The author was a Fellow at Harvard Law School's Human Rights Program (2004-2005) after running Human
Rights Watch's field office in Rwanda from 2002 to 2004. The author has been observing gacaca (community
court) proceedings in Rwanda since they began in 2002, and he is currently writing a book on gacaca with
generous support from the United States Institute of Peace. The author is indebted to Anne Aghion, James
Cavallaro, Nancy Combs, Alison Des Forges, Klaas de Jonge, Sally Engle Merry, Mark Osiel, Christian
Ranheim, Naomi Roht-Arriaza, and Henry Steiner.
1. Presentation of genocide detainees before the local population that determined whether some should
be provisionally released for lack of evidence, in Butare town stadium (Sept. 27, 2002) (author's notes).
Interviews or notes done by the author, or in the author's presence, are clearly marked as such. Those not so
labeled were done by the author's Rwandan assistants in his absence.
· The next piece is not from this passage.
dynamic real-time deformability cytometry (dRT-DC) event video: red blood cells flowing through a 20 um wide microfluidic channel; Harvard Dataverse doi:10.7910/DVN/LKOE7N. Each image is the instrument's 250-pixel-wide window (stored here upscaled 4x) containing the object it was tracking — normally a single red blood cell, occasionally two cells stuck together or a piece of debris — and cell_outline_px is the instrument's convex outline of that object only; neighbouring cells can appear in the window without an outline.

2. Field notes from a gacaca session, in Butare Province, Rwanda (Jan. 16, 2003) (on file with author).
There are no gacaca transcripts. One of the gacaca judges takes minutes of the sessions, but these are not
publicly available. Audio and video recordings are generally forbidden, and, at one point, a government
minister even prohibited observers from taking handwritten notes. See infra note 470 and accompanying text.
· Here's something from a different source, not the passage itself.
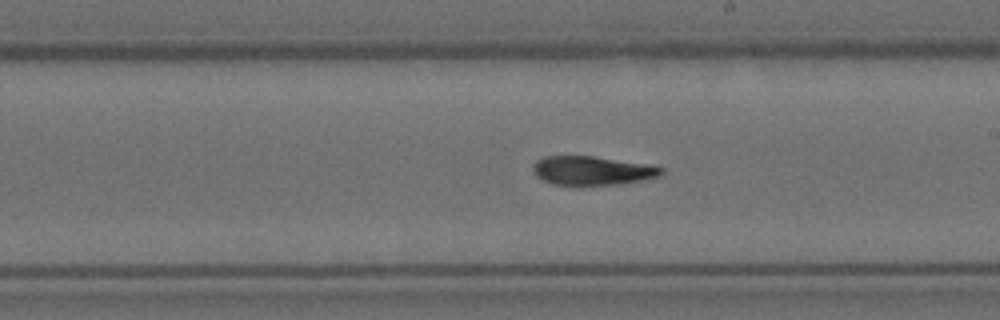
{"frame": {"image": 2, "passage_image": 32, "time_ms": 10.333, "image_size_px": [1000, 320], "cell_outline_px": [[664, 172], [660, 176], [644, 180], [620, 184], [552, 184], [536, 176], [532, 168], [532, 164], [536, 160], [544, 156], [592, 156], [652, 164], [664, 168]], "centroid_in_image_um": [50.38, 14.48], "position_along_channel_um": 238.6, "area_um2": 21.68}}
This underscores gacaca's political sensitivity. Consequently, this Article rarely identifies gacaca participants
or interviewees. Also, it avoids specifying gacaca locations for fear of creating problems for local officials,
gacaca participants, and the author's research assistants. This Article refers to provinces as they existed before.
the 2006 administrative restructuring.